Fans der Traumfabrik geraten in den ersten Sekunden ins Schwärmen. Dafür sorgt der Song „Cheek To Cheek“ („Heaven, I’m in heaven …“, aus dem Kino-Musical „Top Hat“ mit Fred Astaire und Ginger Rogers, herausgekommen vor 80 Jahren. Satter Hollywood-Schmelz. Genau den liebt Peter Bogdanovich. Schon oft hat er die Traumfabrik gefeiert, am erfolgreichsten 1971 mit „The Last Pictureshow“ und 1972 mit „Is’ was Doc?“. Seit der Uraufführung beim vorjährigen Internationalen Filmfestival in Venedig ist sein neuer Spielfilm, realisiert nach mehr als einem Dutzend Jahren der Kino-Abstinenz, nun  ebenfalls auf Erfolgskurs.

Der inzwischen 76jährige Peter Bogdanovich bietet schönste Unterhaltung. Das Hauptdarsteller-Quartett Imogen Poots, Jennifer Aniston, Owen Wilson und Rhys Ifans badet in Sprachwitz und Situationskomik. Feinste erotische Eskapaden prägen die Story. Sie folgt klassischen Komödienmustern: Ausgangspunkt ist ein Interview mit der gefeierten jungen Schauspielerin Isabella (Imogen Poots). Sie hat das Herz am richtigen Fleck und trägt es auch gern auf der Zunge. Ungeniert erzählt sie von ihrer Vergangenheit als Prostituierte. Regisseur Arnold (Owen Wilson) erwies sich dereinst zunächst als großzügiger Freier und schließlich als Förderer. Als Isabella aber am Broadway unter seiner Regie auftreten möchte, wird’s kompliziert. Denn Arnold käme es gar nicht gelegen, würde seine besondere Beziehung zu Isabell ruchbar werden. Doch nicht nur er hat einiges zu verbergen. Also ist Chaos angesagt. Nur Isabella bleibt cool.

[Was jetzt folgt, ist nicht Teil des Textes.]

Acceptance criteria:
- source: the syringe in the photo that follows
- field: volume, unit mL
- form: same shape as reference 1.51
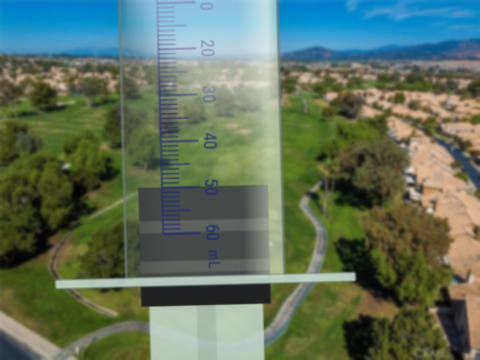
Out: 50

Angeblich hat Bogdanovich von 1988 bis 2013, also fünfzehn Jahre, am Drehbuch gefeilt. Es ist entsprechend geschliffen. Da wimmelt’s nur so von pikante Momenten, grotesken Verwechselungen und pointierten Dialogen. Ständig reden die Protagonisten aneinander vorbei und missverstehen sich, müssen sich Partner kurzer sexueller Vergnügungen hinter Duschvorhängen oder sonst was verstecken, gehen Türen im falschen Moment auf oder zu, schrillen Telefone. Klar: die Nerven aller Beteiligten liegen blank. Großartig. Das Tempo stimmt und der Rhythmus ist perfekt. Bilder, Dialoge und Musik wurden elegant miteinander verwoben. So muten Witze mit ellenlangem Bart frisch und knackig an. Hier waltet Intelligenz. Pfiffig wird alle Bigotterie bloß gestellt. Viele Lacher sind garantiert. Auch dank der Schauspieler. Imogen Poots, reizend schon in „The Long Way Down“, erinnert in der Hauptrolle ein wenig an Audrey Hepburn in „Frühstück bei Tiffany“, ist dabei aber durchaus erdverbunden, weniger Elfe mehr Teufelchen. Jennifer Anniston in der Rolle einer emotional desorientierten Psychotherapeutin, Owen Wilson und Rhys Ifans als Hormonhornochsen und viele andere, wie Regisseur Quentin Tarantino („Inglourious Basterds“) in einem Kurzauftritt zum Finale, geben der Komödie Schliff.

Wie etwas schon in „Is’ was, Doc?“ und anderen seiner Spielfilme, hat sich Peter Bogdanovich von berühmten Vorbildern, wie Frank Capra und dessen „Es geschah in einer Nacht“ (1934), Ernst Lubitsch und dessen „Blaubarts achte Frau“ (1938), Billy Wilder mit „Manche mögen’s heiß“ (1959) und einigen anderen inspirieren lassen. Bogdanovich zitiert und feiert sie zugleich mit Charme und mit Esprit – und mit großem Können! Leider fällt die deutsceh Version nicht nur mit einem extrem dämlichen Titel auf – im Original heißt der Film „She’s Funny That Way“ –, er ärgert auch mit einer miesen Synchronisation. Ich empfehle dringend, sich die Originalfassung mit Untertiteln anzusehen.